Hacker News new | ask | show | jobs
by spmurrayzzz 770 days ago
> having to install Ollama + Cuda to get locally working LLM didn't felt right to me when there's all what's needed in the browser

Was there something specifically about the install that didn't feel right? I ask because ollama is just a thin go wrapper around llama.cpp (its actually starting a modified version of the llama.cpp server in the background, not even going through the go ffi, likely for perf reasons). In that that sense, you could just install the CUDA toolkit via your package manager and calling `make LLAMA_CUDA=1; ./server` from the llama.cpp repo root to get effectively the same thing in two simple steps with no extra overhead.

1 comments

I'm never gonna have my non-tech friend do any of this when they can just go to chat.openai.com and call it a day.

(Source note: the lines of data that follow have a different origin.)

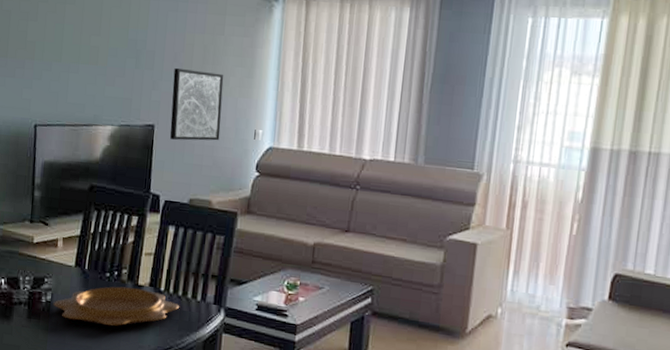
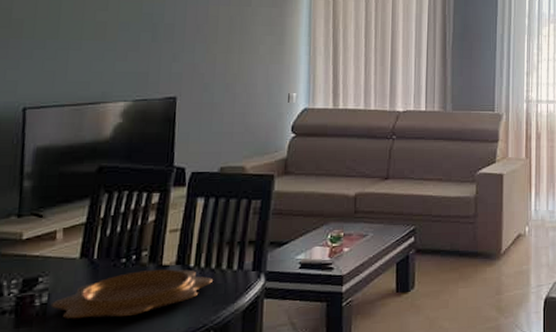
wall art: present [170,67,224,141] -> none [194,39,253,110]

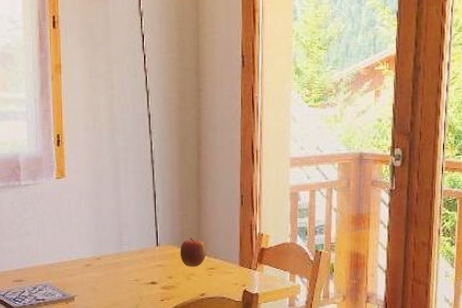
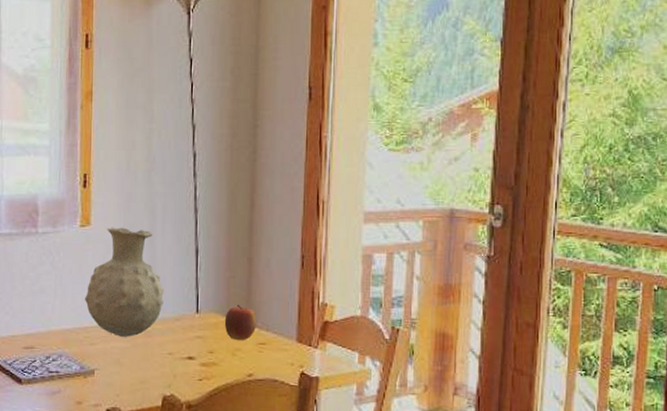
vase: none [63,178,129,268] -> present [85,227,164,337]

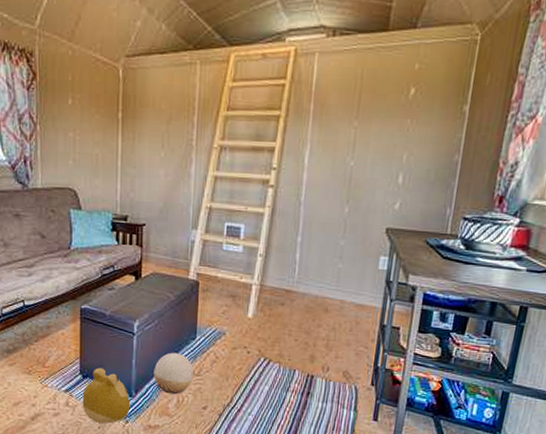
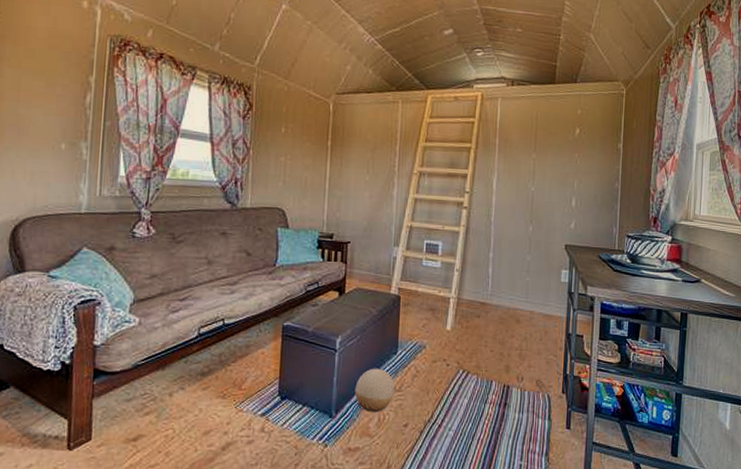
plush toy: present [82,368,131,424] -> none [279,387,331,449]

Most people value convenience at the expense of almost everything else when it comes to technology.

> I'm never gonna have my non-tech friend do any of this

Who was making that assertion? I certainly wasn't.

In the same way I am never going to tell my non-engineer friends to build their own todo app instead of just using something like Todoist. But if they told me they cared about data privacy/security, I'd walk them through the steps if they cared to hear them.

> Who was making that assertion? I certainly wasn't.

But you were responding to my comment, and that was the implied part in it (which I later clarified to answer your question).

> In the same way I am never going to tell my non-engineer friends to build their own todo app instead of just using something like Todoist. But if they told me they cared about data privacy/security, I'd walk them through the steps if they cared to hear them.

Fortunately for most apps there's a middle ground between “use a spyware” and “build your own”, and that's exactly why this tool is much needed for LLM in my opinion.

> Fortunately for most apps there's a middle ground between “use a spyware” and “build your own”, and that's exactly why this tool is much needed for LLM in my opinion.

Sure I understand the motivation I think, the big tradeoff is performance. If your original commentary about people privileging convenience holds true across the end-to-end user experience here, I would say that single digit tokens per second rates probably qualify as inconvenient for many folks and thus cannibalize whatever ease-of-setup value you get at the outset.

There's a reason CUDA/ROCm is needed for the acceleration, there's a ton of work put into optimization via custom kernels to get the palatable throughput/latency consumers are used to when using frontier model APIs (or GPU-accelerated local stacks).